• [Instructions to follow]: Only the text of the records belongs in the answer; the pictures must be dropped.

Items from a data source:
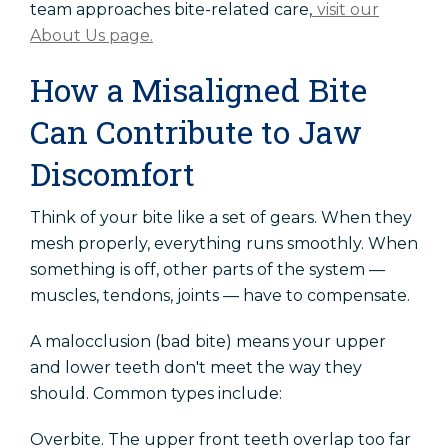
team approaches bite-related care,
visit our
About Us page.
How a Misaligned Bite
Can Contribute to Jaw
Discomfort
Think of your bite like a set of gears. When they
mesh properly, everything runs smoothly. When
something is off, other parts of the system —
muscles, tendons, joints — have to compensate.
A malocclusion (bad bite) means your upper
and lower teeth don't meet the way they
should. Common types include:
Overbite. The upper front teeth overlap too far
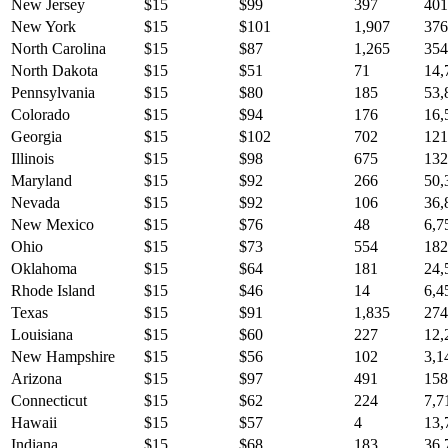
New Jersey
$
15
$
99
397
401
New York
$
15
$
101
1,907
376
North Carolina
$
15
$
87
1,265
354
North Dakota
$
15
$
51
71
14,
Pennsylvania
$
15
$
80
185
53,
Colorado
$
15
$
94
176
16,
Georgia
$
15
$
102
702
121
Illinois
$
15
$
98
675
132
Maryland
$
15
$
92
266
50,
Nevada
$
15
$
92
106
36,
New Mexico
$
15
$
76
48
6,7
Ohio
$
15
$
73
554
182
Oklahoma
$
15
$
64
181
24,
Rhode Island
$
15
$
46
14
6,4
Texas
$
15
$
91
1,835
274
Louisiana
$
15
$
60
227
12,
New Hampshire
$
15
$
56
102
3,1
Arizona
$
15
$
97
491
158
Connecticut
$
15
$
62
224
7,7
Hawaii
$
15
$
57
4
13,
Indiana
$
15
$
68
183
36,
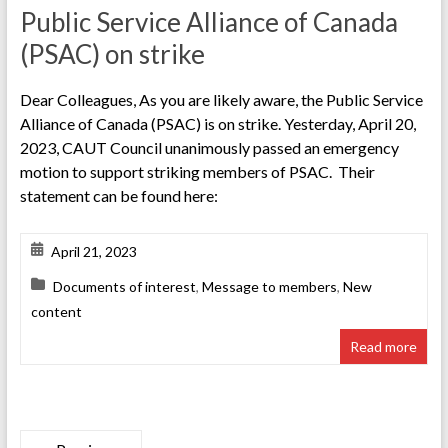
Public Service Alliance of Canada
(PSAC) on strike
Dear Colleagues, As you are likely aware, the Public Service
Alliance of Canada (PSAC) is on strike. Yesterday, April 20,
2023, CAUT Council unanimously passed an emergency
motion to support striking members of PSAC. Their
statement can be found here:
April 21, 2023
Documents of interest
,
Message to members
,
New
content
Read more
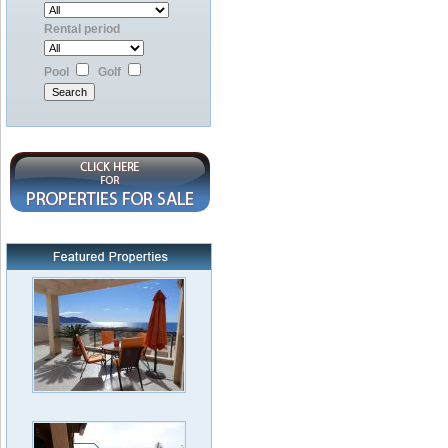
Rental period
Pool
Golf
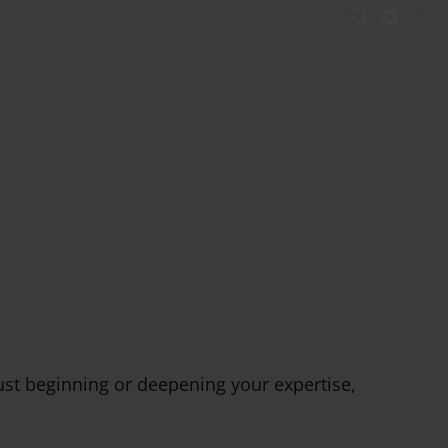
Sign In
Se
ust beginning or deepening your expertise,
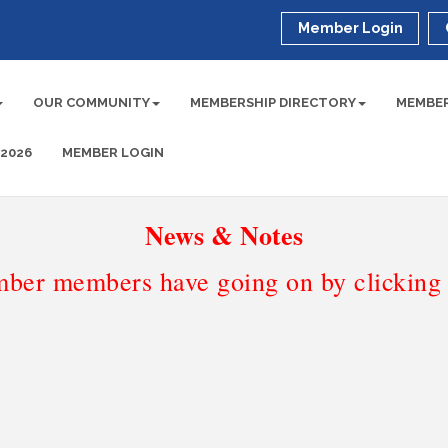
Member Login
OUR COMMUNITY
MEMBERSHIP DIRECTORY
MEMBER
 2026
MEMBER LOGIN
News & Notes
ber members have going on by clicking t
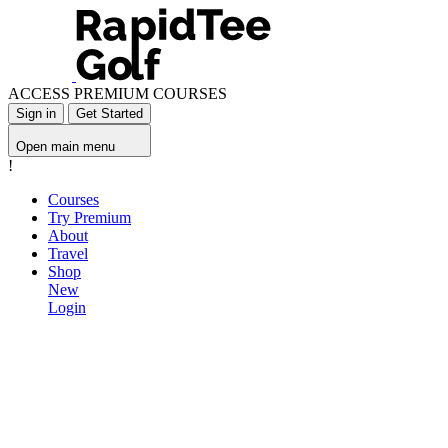
ACCESS PREMIUM COURSES
Sign in
Get Started
Open main menu
!
Courses
Try Premium
About
Travel
Shop
New
Login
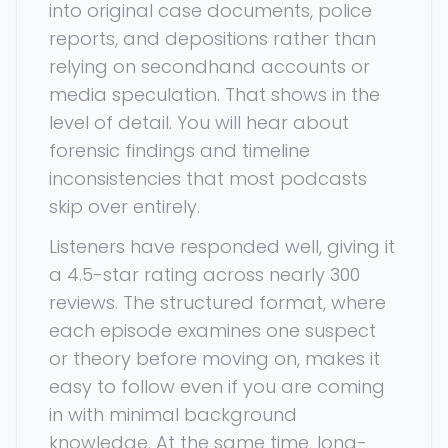
into original case documents, police
reports, and depositions rather than
relying on secondhand accounts or
media speculation. That shows in the
level of detail. You will hear about
forensic findings and timeline
inconsistencies that most podcasts
skip over entirely.
Listeners have responded well, giving it
a 4.5-star rating across nearly 300
reviews. The structured format, where
each episode examines one suspect
or theory before moving on, makes it
easy to follow even if you are coming
in with minimal background
knowledge. At the same time, long-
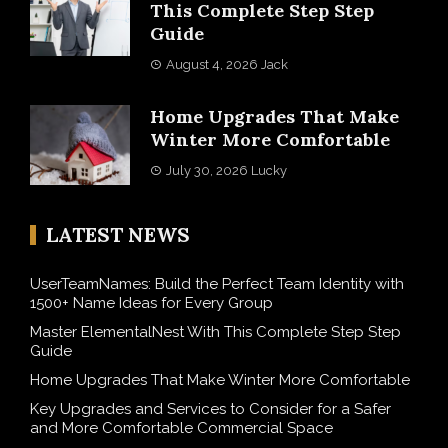
This Complete Step Step
Guide
August 4, 2026
Jack
Home Upgrades That Make
Winter More Comfortable
July 30, 2026
Lucky
LATEST NEWS
UserTeamNames: Build the Perfect Team Identity with
1500+ Name Ideas for Every Group
Master ElementalNest With This Complete Step Step
Guide
Home Upgrades That Make Winter More Comfortable
Key Upgrades and Services to Consider for a Safer
and More Comfortable Commercial Space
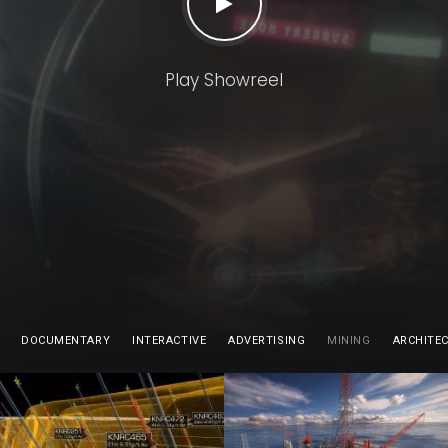
Play Showreel
DOCUMENTARY
INTERACTIVE
ADVERTISING
MINING
ARCHITE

• [Reply]:
team approaches bite-related care,
visit our
About Us page.
How a Misaligned Bite
Can Contribute to Jaw
Discomfort
Think of your bite like a set of gears. When they
mesh properly, everything runs smoothly. When
something is off, other parts of the system —
muscles, tendons, joints — have to compensate.
A malocclusion (bad bite) means your upper
and lower teeth don't meet the way they
should. Common types include:
Overbite. The upper front teeth overlap too far
New Jersey
$
15
$
99
397
401
New York
$
15
$
101
1,907
376
North Carolina
$
15
$
87
1,265
354
North Dakota
$
15
$
51
71
14,
Pennsylvania
$
15
$
80
185
53,
Colorado
$
15
$
94
176
16,
Georgia
$
15
$
102
702
121
Illinois
$
15
$
98
675
132
Maryland
$
15
$
92
266
50,
Nevada
$
15
$
92
106
36,
New Mexico
$
15
$
76
48
6,7
Ohio
$
15
$
73
554
182
Oklahoma
$
15
$
64
181
24,
Rhode Island
$
15
$
46
14
6,4
Texas
$
15
$
91
1,835
274
Louisiana
$
15
$
60
227
12,
New Hampshire
$
15
$
56
102
3,1
Arizona
$
15
$
97
491
158
Connecticut
$
15
$
62
224
7,7
Hawaii
$
15
$
57
4
13,
Indiana
$
15
$
68
183
36,
Public Service Alliance of Canada
(PSAC) on strike
Dear Colleagues, As you are likely aware, the Public Service
Alliance of Canada (PSAC) is on strike. Yesterday, April 20,
2023, CAUT Council unanimously passed an emergency
motion to support striking members of PSAC. Their
statement can be found here:
April 21, 2023
Documents of interest
,
Message to members
,
New
content
Read more
Rental period
Pool
Golf
Sign In
Se
ust beginning or deepening your expertise,
Member Login
OUR COMMUNITY
MEMBERSHIP DIRECTORY
MEMBER
 2026
MEMBER LOGIN
News & Notes
ber members have going on by clicking t
ACCESS PREMIUM COURSES
Sign in
Get Started
Open main menu
!
Courses
Try Premium
About
Travel
Shop
New
Login
into original case documents, police
reports, and depositions rather than
relying on secondhand accounts or
media speculation. That shows in the
level of detail. You will hear about
forensic findings and timeline
inconsistencies that most podcasts
skip over entirely.
Listeners have responded well, giving it
a 4.5-star rating across nearly 300
reviews. The structured format, where
each episode examines one suspect
or theory before moving on, makes it
easy to follow even if you are coming
in with minimal background
knowledge. At the same time, long-
This Complete Step Step
Guide
August 4, 2026
Jack
Home Upgrades That Make
Winter More Comfortable
July 30, 2026
Lucky
LATEST NEWS
UserTeamNames: Build the Perfect Team Identity with
1500+ Name Ideas for Every Group
Master ElementalNest With This Complete Step Step
Guide
Home Upgrades That Make Winter More Comfortable
Key Upgrades and Services to Consider for a Safer
and More Comfortable Commercial Space
Play Showreel
DOCUMENTARY
INTERACTIVE
ADVERTISING
MINING
ARCHITE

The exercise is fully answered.